--- EXERCISE INPUT Enclosed Below ---

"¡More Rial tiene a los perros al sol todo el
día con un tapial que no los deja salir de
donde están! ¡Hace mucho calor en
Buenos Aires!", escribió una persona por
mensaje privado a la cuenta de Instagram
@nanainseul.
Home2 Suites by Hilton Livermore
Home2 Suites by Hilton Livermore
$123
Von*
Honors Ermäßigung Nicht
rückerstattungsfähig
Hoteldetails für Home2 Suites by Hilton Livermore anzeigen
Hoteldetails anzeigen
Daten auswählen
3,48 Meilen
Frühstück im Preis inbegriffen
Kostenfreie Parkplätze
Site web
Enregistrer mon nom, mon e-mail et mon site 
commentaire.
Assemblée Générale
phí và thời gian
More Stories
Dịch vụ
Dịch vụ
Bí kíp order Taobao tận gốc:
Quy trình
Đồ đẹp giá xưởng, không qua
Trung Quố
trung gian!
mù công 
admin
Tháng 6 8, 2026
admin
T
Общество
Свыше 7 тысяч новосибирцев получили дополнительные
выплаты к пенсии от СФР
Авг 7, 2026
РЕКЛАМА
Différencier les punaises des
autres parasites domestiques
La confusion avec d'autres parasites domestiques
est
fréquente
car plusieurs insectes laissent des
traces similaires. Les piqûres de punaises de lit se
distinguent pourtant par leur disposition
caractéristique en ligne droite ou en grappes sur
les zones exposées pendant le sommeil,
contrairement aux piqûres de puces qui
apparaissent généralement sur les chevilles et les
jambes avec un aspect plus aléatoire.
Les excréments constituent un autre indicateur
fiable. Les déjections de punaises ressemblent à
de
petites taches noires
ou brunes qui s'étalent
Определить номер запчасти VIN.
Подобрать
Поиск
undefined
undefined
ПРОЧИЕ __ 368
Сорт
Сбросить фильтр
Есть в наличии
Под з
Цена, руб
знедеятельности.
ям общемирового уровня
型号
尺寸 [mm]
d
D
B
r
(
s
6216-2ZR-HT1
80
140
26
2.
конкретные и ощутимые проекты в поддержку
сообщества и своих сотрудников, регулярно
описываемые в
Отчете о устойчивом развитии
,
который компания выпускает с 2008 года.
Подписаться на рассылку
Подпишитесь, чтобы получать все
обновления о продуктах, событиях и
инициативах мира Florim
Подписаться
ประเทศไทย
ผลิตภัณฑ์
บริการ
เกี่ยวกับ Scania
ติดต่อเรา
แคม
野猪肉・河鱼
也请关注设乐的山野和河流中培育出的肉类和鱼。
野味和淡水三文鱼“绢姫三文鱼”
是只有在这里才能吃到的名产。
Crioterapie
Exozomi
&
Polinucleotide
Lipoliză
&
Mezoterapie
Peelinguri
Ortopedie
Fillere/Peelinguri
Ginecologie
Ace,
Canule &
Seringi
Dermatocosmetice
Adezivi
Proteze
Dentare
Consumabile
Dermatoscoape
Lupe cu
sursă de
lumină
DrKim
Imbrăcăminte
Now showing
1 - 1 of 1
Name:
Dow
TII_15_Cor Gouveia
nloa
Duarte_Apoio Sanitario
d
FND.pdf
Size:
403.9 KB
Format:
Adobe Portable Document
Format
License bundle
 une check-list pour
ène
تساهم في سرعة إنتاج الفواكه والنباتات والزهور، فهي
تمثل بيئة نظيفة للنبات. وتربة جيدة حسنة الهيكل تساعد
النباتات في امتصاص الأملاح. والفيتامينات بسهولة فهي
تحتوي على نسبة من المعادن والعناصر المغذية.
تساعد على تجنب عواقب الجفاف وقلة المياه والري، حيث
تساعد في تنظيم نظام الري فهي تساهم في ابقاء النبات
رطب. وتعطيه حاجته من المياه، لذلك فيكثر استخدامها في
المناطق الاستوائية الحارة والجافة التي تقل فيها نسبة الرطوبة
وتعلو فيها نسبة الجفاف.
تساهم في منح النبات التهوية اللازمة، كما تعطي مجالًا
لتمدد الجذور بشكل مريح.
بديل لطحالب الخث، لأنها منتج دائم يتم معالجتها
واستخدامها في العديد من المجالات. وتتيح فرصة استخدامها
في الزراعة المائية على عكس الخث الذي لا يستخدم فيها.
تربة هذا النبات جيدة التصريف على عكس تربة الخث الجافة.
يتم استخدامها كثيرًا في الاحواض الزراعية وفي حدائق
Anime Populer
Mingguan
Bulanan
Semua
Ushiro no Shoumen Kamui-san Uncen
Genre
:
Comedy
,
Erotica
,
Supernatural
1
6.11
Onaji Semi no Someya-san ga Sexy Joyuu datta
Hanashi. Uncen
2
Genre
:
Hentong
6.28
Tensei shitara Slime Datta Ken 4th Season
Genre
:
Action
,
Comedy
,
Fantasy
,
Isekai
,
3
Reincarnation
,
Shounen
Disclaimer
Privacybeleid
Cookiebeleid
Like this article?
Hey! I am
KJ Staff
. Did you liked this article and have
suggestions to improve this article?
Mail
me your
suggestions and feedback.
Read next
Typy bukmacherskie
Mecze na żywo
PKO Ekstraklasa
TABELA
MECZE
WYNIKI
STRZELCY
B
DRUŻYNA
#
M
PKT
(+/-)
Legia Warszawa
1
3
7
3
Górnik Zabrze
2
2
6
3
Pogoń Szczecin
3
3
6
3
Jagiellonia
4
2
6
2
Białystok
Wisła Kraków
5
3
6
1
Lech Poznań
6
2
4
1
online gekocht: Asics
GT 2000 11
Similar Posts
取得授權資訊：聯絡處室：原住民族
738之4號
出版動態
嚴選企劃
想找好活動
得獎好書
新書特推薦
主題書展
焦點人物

--- End of Enclosed EXERCISE INPUT ---

▸ TASK ITEM
Find how many lines above include "تساهم", then write only that count.

▸ SOLUTION BELOW
3